Congolese fighter jet crashes during display
KINSHASA, June 30 (Reuters) A Congolese air force fighter plane crashed during an Independence Day display today, killing the pilot, and the president's convoy crushed a girl to death, UN officials and media said today.
The Sukhoi Su-25, a Soviet-designed single-seat fighter, had been flying in formation above a parade attended by President Joseph Kabila in the northeastern city of Kisangani before it lost control while coming in to land.
''When the plane took off, it was reported it had problems with one of its engines,'' Major Gabriel De Brosses, military spokesman for the 17,000-strong UN peacekeeping mission in the Democratic Republic of Congo, told Reuters.
''It crashed at 11:56 local time 1506 IST next to the runway in Kisangani, probably due to an engine malfunction just after the ceremony. The pilot was killed.'' No one else was known to have been hurt.
It was the second Su-25 Congo had lost in less than a year, further weakening an air force with just a handful of jets and attack helicopters. One disappeared during a routine rebasing operation in December, although no wreckage was ever found.
A vehicle in Kabila's convoy crushed a girl to death on the way to another ceremony in Kisangani, UN-supported Radio Okapi reported.
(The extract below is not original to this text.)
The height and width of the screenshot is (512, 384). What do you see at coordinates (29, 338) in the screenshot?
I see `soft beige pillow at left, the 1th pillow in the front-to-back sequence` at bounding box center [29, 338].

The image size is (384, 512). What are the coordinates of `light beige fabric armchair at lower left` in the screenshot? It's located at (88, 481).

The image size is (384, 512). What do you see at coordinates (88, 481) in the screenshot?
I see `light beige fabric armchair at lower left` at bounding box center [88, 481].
The radio also said a Congolese army truck carrying troops back from Independence Day celebrations in the town of Kalemie, eastern Congo, crashed into the wall of a UN peacekeeping base, killing one of the soldiers on board and wounding three.
The vast mineral-rich central African nation is emerging from decades of mismanagement and a 1998-2003 war that cost an estimated 5 million lives, mainly through hunger and disease.
Security problems persist despite a UN-backed peace process capped by polls last year, in which Kabila became the country's first democratically elected leader in more than four decades.
In an Independence Day address, Kabila said he was committed to pacifying Congo's eastern Kivu provinces, where fighting between Rwandan Hutu rebels and Tutsi-dominated Congolese army brigades has raised fears of a return to war.
''No option will be neglected in order to bring peace back to the east of the country,'' he said in a pre-recorded address broadcast today on state-owned television.
Today's celebrations commemorated the 47th anniversary of Congo's independence from Belgium.